Start of Selected excerpt
The Civil War created ‘soldiers disease’ – a morphine addiction problem among veterans
After the American Civil War ended in 1865, a new problem was on the rise among veterans on both sides of the war. It was estimated that 400,000 soldiers were addicted to the morphine used to ease their pain while wounded. The problem was so widespread that it became known as “soldier’s disease.”
The painkilling properties of the opium poppy were well known among doctors and chemists for centuries before the Civil War but was first extracted from the plant in the early 1800s by Freidrich Sertumer. The addictive properties were discovered shortly after, as Sertumer himself ended up addicted to the drug during his experiments.
It was only a few years before morphine became a widespread painkiller, and even shorter before it became a cure-all for everything from headaches to alcoholism. During the Civil War, there weren’t a lot of tools available to battlefield surgeons, but the surefire way to take care of a bullet wound the size of a baseball was to offer a little pain relief through morphine.
Estimating that 400,000 wounded Civil War veterans were addicted to the morphine used on them in battlefield clinics is likely very high. Between both sides of the war, Union and Confederate, the total number of wounded adds up to a little more than 400,000 – that means every single wounded veteran would have to become addicted to morphine for this to be true.
So while the problem may not have been as widespread as many later claimed, it was still a big deal. Morphine isn’t the most addictive substance on the planet, but it might have been at the time and today it’s the standard by which we measure addiction.
Still, the problem persisted among veterans of both the North and South. In veterans who came out of the war physically unscarred, the problem of what we know today as post-traumatic stress disorder led to hallucinations, outbursts of anger and violence, and a host of other complications. With the state of the mental health profession being what it was in the 1800s – either quackery or nonexistent – doctors routinely turned to desperate means to treat them.
No one quite understood what was happening to these otherwise fine Civil War veterans. Many terms were used to come up with a way of describing their situation: “combat fatigue,” “neuralgia” and “soldier’s heart” were just a few ways doctors attempted to put the problem into context for a society that could not understand.
In both the North and South, soldiers exhibited the same issues that plague many today, increasing divorce rates, suicides and substance abuse were common among Civil War vets. Without the knowledge of practical psychiatry we know today, doctors attempted to curb this new, misunderstood social plague with opium or even, yes, morphine.
The end result was many veterans who may not have been addicted on the battlefields where they received their wounds, but long after the war in trying to treat those unseen wounds of war. It would be decades before people began to see these problems as psychological and even longer before they treated it accordingly.
One Confederate Civil War veteran finally decided to treat his morphine addiction himself. Wounded by a cavalry saber while defending Columbus, Georgia, doctors used morphine to treat his pain. In 1866, John Pemberton created what would become Coca-Cola while trying to make a morphine-free way to ease his pain.
End of Selected excerpt
Decide whether each statement below agrees with the article on morphine addiction among Civil War veterans, and answer yes or no with the deciding words of the article quoted exactly. (a) Morphine was first extracted from the opium poppy in the early 1800s. (b) The article treats the estimate of 400,000 addicted veterans as likely accurate. (c) John Pemberton was wounded by a bullet.
Start of Data extracts
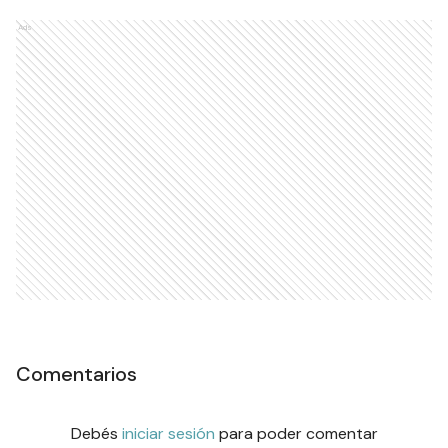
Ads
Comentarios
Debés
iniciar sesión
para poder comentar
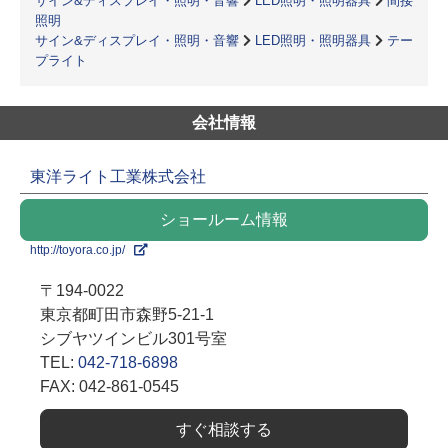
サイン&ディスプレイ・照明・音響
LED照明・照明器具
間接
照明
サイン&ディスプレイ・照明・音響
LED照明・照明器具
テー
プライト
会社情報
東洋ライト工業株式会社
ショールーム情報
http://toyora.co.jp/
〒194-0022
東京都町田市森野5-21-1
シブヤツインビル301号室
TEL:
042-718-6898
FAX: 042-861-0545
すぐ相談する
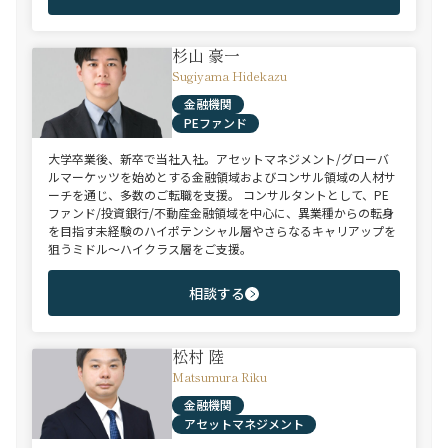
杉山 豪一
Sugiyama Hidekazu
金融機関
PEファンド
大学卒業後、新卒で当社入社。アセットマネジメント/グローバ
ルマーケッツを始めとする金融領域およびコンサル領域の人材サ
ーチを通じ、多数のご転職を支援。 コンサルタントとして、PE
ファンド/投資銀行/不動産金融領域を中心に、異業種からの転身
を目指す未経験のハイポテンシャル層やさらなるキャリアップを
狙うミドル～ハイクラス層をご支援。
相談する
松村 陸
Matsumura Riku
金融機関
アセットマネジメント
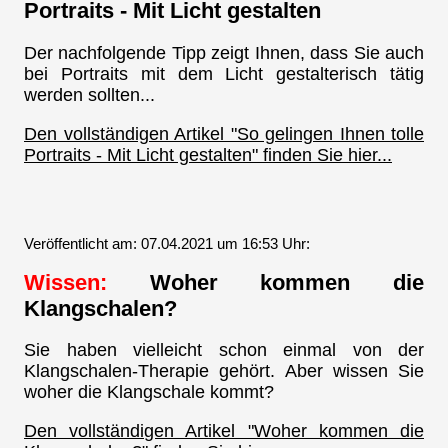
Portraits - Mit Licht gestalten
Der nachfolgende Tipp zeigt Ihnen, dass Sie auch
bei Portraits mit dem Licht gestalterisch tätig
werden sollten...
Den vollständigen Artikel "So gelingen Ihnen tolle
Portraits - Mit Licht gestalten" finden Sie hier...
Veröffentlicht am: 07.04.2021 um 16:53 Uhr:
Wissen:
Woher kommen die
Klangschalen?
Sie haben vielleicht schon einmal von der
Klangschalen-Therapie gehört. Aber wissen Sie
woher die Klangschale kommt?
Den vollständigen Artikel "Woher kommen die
End of Data extracts
Solution to the exercise:
(a) Yes: "first extracted from the plant in the early 1800s"
(b) No: "is likely very high"
(c) No: "Wounded by a cavalry saber while defending Columbus, Georgia"